Sayonara Zetsubou Sensei
Image Sources: animecharactersdatabase.com
Whilst tweaking my Typepad account's new settings I noticed some hits to my site from Anime Edit Blog. I'm familiar with the blog from several years ago when I was more active blogging.
Back in March of 2009 Moritheil posted a blog entry titled "Aversion and Hikikomori" about how the humorous and often twisted anime series Sayonara Zetsubo Sensei , often abbreviated to SZS in internet discussions, portrays the hikikomori condition as a a type of extreme aversion via one of its characters,
Komori Kiri , 小森 霧, whose actual name itself is wordplay, 籠もりきり, on hikikomori, 引き籠もり. Most, if not all of SZS characters, have names that are Japanese word play on some eccentricity or neuroses and said characters are living embodiments of those quirks throughout each episode.
SZS often deals with serious or gloomy topics, which might be expected with the main character is named Mr. Despair, but it does add a touch of humor and parody to ordinarily heavy subject matter. Such as Mr. Despair's famous refrain: Zetsubou Shita!!!, "I am in despair!":
!
In any event, coming across moritheil's post crystalized some thoughts about the interaction between the mass media and the hikikomori phenomenon that I have been seeing develop over the last nine years. In 1999 and 2000 the initial coverage on hikikomori entailed shocking crimes or behaviors attributed to hikikomori. The net effect of this media coverage was a
moral panic in the Japanese populace about hikikomori.
Over the years, as hikikomori have become used as characters in popular entertainment the meaning and context of what it is to be a hikikomori has been distorted and morphed through the lens of mass media in order to suit the purposes of popular culture consumption. In some depictions in popular entertainment the hikikomori image has been softened to invoke sympathy and in others, such as Sayonara Zetsubou Sensei, played up to humorous effect.

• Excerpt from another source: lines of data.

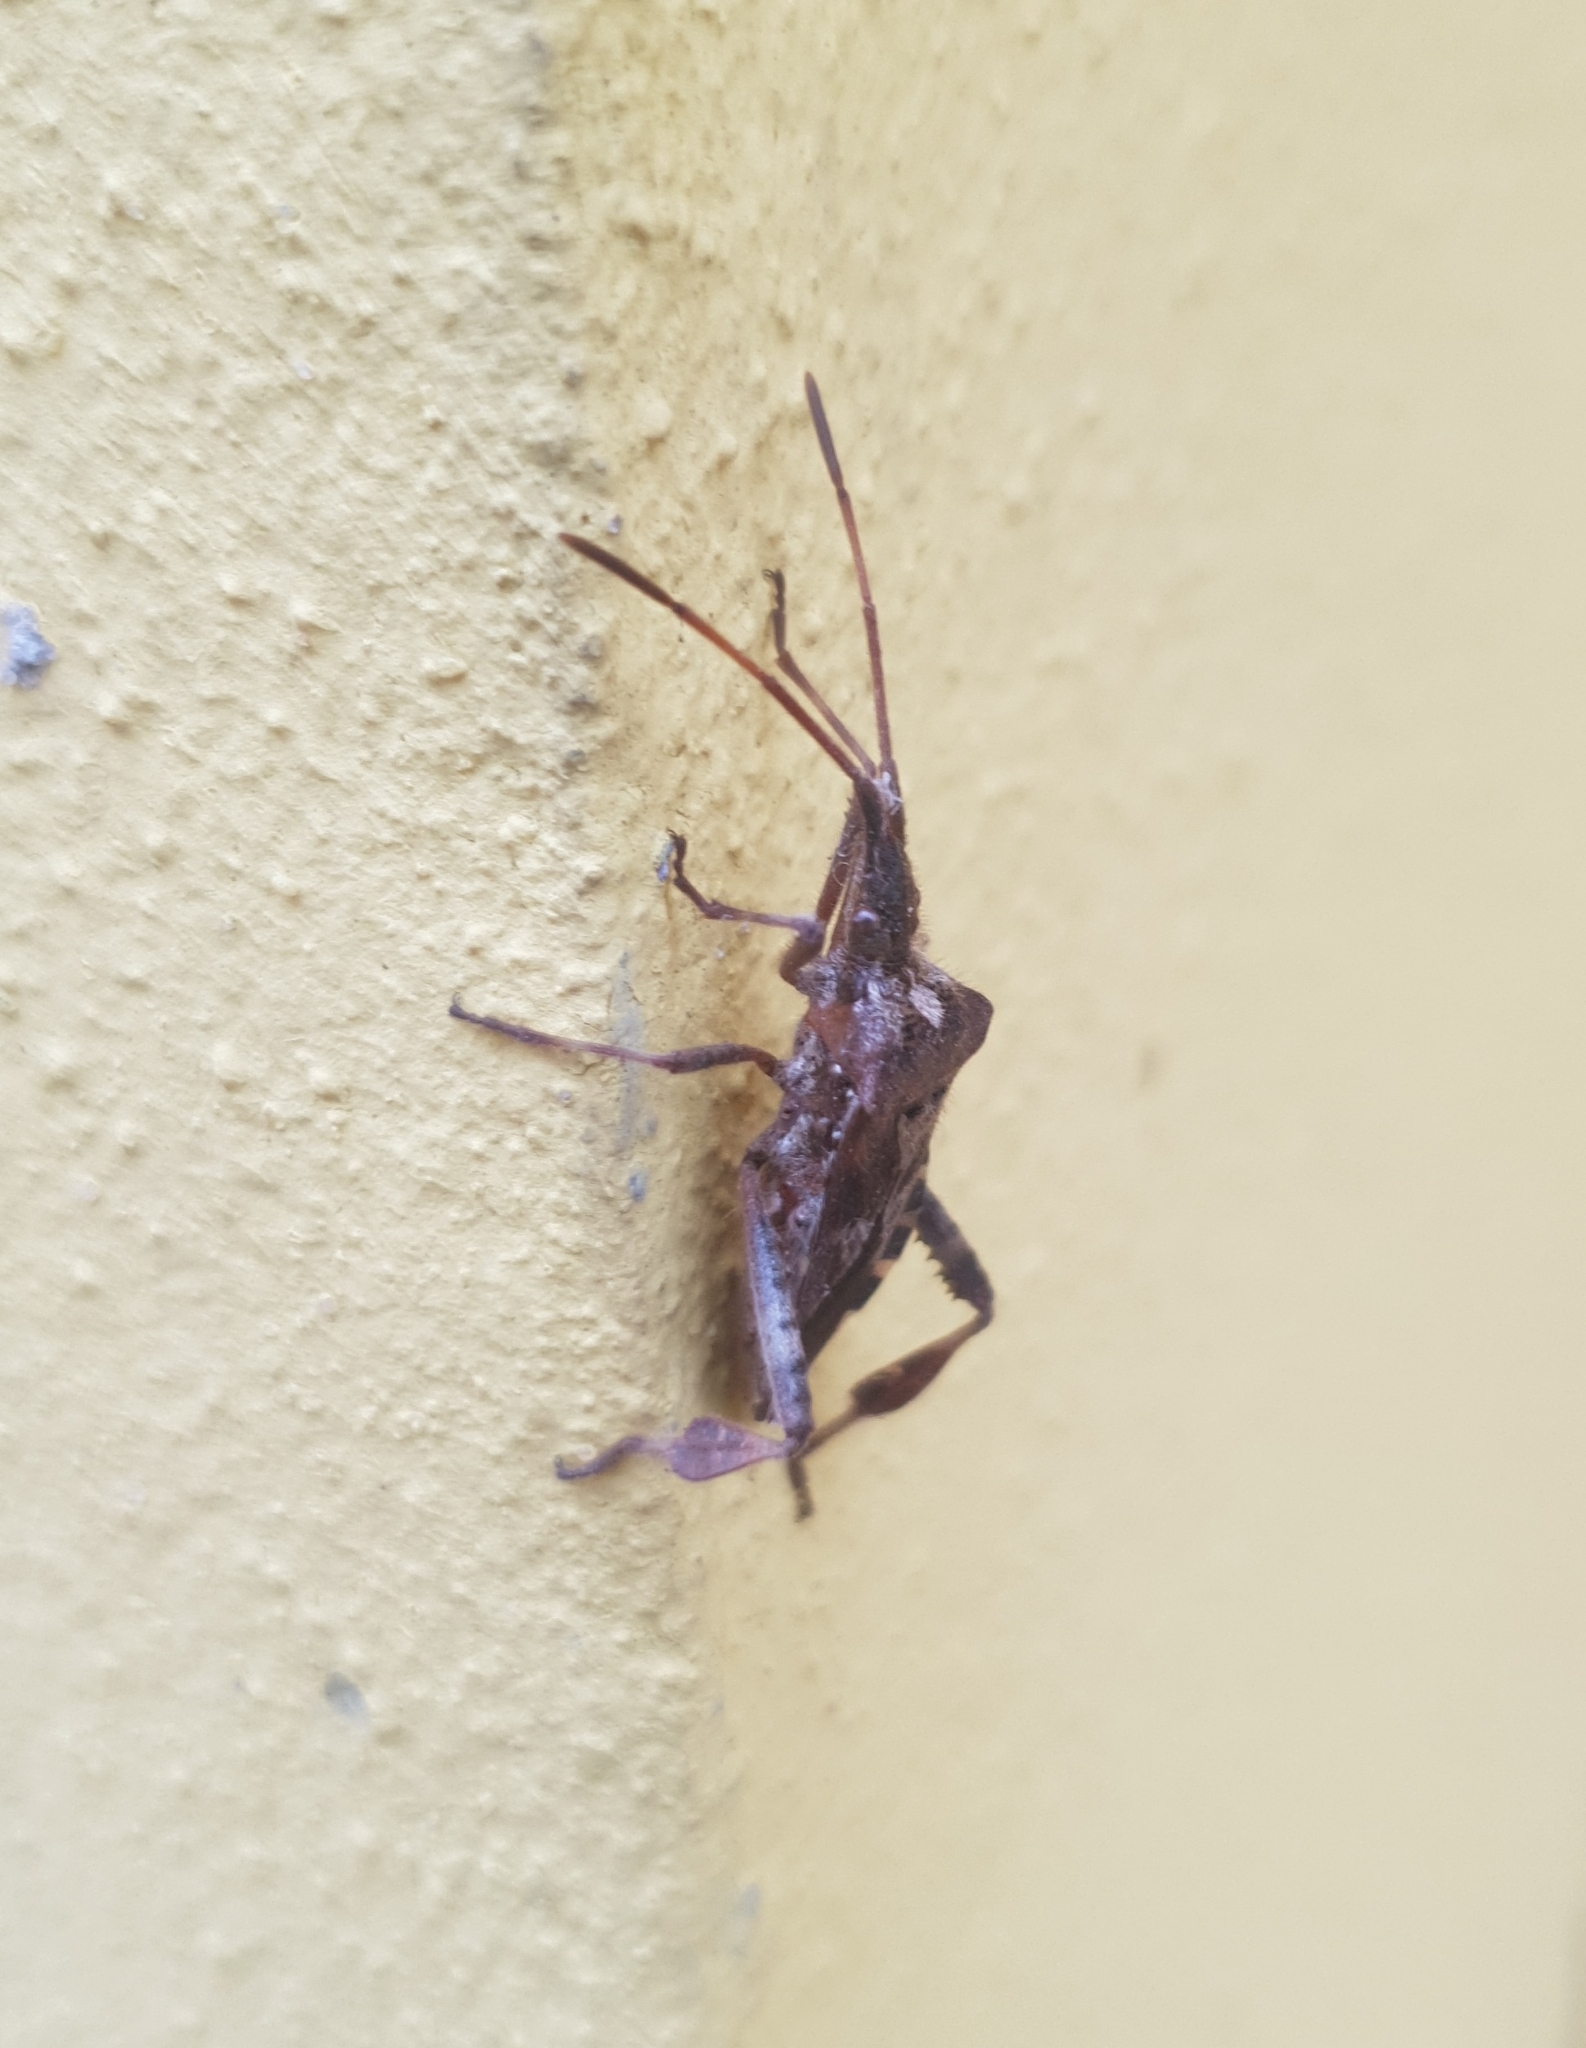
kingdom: Animalia
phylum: Arthropoda
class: Insecta
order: Hemiptera
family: Coreidae
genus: Leptoglossus
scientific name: Leptoglossus occidentalis
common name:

In effect, while the hikikomori condition still exists as a serious problem for a notable number of Japanese people in 2009, nine years after it came to awareness in the public eye, it has also been effectively co-opted by the mass media into a "safe" consumable commodity. Its interesting that the reaction towards hikikomori in Japanese society loosely follows the arc of youth subcultures such as
Mods and
Punks detailed in the works of Tony Jefferson and
Stuart Hall et. al,
Resistance through Rituals: Youth Subcultures in Post-war Britain (1991).